Brian Cody has advised that Jim Gavin's successor should steer clear of trying to ape the approach of the five-in-a-row winning manager. 

Since Gavin's surprise announcement broke earlier this afternoon, a number of potential successors have been name-checked, with Ciaran Whelan highlighting Dessie Farrell, Mick Bohan and former manager Pat Gilroy as possible candidates. 

The Kilkenny boss, who remains in trophy terms the most successful manager in the history of inter-county GAA, said it was crucial that the new manager be his own man and not try and consciously model himself on Gavin. 

"That's understandable that everyone will think like that but at the same time whoever comes in next has to come in and be himself and not try to be Jim Gavin, that's the biggest mistake he could make as far as I'm concerned," Cody told Saturday Sport on RTÉ Radio 1. 

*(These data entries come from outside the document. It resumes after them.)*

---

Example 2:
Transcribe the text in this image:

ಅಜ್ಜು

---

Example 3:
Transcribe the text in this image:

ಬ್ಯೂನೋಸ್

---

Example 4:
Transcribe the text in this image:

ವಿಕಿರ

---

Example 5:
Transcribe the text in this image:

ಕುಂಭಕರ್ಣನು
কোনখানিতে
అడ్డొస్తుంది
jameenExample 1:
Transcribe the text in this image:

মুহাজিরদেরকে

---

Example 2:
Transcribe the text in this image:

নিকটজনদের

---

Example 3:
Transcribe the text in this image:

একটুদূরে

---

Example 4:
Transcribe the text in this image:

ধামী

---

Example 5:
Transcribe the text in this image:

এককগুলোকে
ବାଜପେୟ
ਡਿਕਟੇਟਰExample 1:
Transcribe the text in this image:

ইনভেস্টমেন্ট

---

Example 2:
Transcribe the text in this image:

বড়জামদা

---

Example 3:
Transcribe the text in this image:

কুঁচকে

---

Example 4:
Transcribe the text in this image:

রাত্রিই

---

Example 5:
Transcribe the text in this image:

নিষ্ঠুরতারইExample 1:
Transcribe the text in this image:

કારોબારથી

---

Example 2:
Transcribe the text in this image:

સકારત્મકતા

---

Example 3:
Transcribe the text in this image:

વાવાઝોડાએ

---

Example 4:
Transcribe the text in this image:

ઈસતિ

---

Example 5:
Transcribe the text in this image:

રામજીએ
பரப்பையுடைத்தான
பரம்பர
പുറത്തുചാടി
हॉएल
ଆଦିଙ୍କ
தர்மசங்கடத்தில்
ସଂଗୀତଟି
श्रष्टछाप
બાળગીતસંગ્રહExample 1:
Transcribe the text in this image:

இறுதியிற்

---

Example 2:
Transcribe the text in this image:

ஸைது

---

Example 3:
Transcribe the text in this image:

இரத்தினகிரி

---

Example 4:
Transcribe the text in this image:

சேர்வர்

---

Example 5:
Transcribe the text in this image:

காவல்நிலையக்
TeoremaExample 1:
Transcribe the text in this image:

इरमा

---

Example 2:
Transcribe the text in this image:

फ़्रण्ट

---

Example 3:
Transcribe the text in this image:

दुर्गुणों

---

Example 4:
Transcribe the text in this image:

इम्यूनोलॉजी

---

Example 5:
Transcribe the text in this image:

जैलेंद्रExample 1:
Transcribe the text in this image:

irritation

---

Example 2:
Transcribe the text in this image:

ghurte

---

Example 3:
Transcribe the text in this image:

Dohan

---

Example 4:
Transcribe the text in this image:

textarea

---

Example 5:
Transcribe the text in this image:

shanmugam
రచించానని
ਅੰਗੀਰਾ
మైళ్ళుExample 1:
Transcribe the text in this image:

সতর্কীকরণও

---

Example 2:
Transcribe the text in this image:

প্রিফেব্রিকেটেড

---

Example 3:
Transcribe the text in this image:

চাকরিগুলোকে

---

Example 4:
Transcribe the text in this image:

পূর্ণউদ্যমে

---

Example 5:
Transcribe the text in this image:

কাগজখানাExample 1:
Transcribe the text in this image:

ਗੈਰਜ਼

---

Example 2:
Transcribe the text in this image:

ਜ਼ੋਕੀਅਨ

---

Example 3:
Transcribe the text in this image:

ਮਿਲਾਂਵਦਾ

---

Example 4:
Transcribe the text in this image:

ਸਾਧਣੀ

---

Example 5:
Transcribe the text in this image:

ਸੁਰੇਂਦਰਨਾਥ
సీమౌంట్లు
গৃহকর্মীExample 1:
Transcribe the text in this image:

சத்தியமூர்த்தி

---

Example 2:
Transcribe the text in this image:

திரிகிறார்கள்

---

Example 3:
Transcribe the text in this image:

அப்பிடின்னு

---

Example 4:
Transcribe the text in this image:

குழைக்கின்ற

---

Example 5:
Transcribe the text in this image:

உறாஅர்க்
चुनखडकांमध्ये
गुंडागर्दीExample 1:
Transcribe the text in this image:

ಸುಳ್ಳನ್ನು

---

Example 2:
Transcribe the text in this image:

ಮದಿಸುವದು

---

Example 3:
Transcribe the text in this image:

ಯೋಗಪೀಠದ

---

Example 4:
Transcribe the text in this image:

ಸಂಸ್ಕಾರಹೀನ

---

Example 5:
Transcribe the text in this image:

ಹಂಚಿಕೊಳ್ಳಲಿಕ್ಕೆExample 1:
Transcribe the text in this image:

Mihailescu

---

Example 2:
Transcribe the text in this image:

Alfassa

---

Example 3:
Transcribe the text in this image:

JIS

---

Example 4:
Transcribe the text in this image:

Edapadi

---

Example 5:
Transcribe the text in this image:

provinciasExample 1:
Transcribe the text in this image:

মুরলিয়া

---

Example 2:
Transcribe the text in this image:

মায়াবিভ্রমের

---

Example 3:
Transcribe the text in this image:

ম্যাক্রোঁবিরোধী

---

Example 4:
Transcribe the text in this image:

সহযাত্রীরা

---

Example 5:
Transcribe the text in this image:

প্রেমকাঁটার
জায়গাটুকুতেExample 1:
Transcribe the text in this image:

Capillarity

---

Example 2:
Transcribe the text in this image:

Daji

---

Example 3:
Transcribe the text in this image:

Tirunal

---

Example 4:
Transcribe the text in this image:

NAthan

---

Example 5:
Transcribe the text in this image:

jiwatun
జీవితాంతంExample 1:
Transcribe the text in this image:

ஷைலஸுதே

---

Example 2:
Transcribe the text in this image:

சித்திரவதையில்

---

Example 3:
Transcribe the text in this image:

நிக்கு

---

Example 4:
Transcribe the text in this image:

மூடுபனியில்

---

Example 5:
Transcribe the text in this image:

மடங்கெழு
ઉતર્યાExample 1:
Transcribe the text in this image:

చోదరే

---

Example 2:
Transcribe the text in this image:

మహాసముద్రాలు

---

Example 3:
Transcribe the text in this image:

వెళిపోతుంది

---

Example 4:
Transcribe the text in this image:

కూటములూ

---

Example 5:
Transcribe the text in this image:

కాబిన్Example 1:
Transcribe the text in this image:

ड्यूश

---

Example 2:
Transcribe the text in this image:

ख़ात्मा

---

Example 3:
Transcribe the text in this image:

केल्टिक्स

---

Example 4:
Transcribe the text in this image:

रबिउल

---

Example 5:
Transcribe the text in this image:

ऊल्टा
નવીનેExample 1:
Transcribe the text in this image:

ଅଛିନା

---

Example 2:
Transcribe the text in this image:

"There are top class people looking after Dublin football and the decision they make will be (to appoint) the person they believe will be the person who can do the job in a very, very good way. I'd be certain there's many, many people up there qualified to do that."

In September, Gavin's Dublin achieved a feat which had eluded Cody's Kilkenny back in 2010 when they successfully navigated the final hurdle of a five-in-a-row tilt.

Cody, who has himself been hailed for achieving success with different sets of players, credited Gavin for his ability to keep his team fresh and not become blinded by players' reputations when selecting teams.  

"What stands out very much is the quality of football that Dublin have been playing over all those years. It's been top class.

"Obviously there's a big thing around the five-in-a-row because it hadn't been done before and you can allow that pressure get to you or not get to you but it never impinged on what Dublin were trying to achieve.

"Jim had the responsibility of keeping the thing going, of keeping it fresh and you could never anticipate for certain what team he was going to pick. He had a panel of players there and he worked that panel very well.

"Some great players didn't always play and that was a sign of his independent mind and the way he could always do the thing that he believed was right for the team."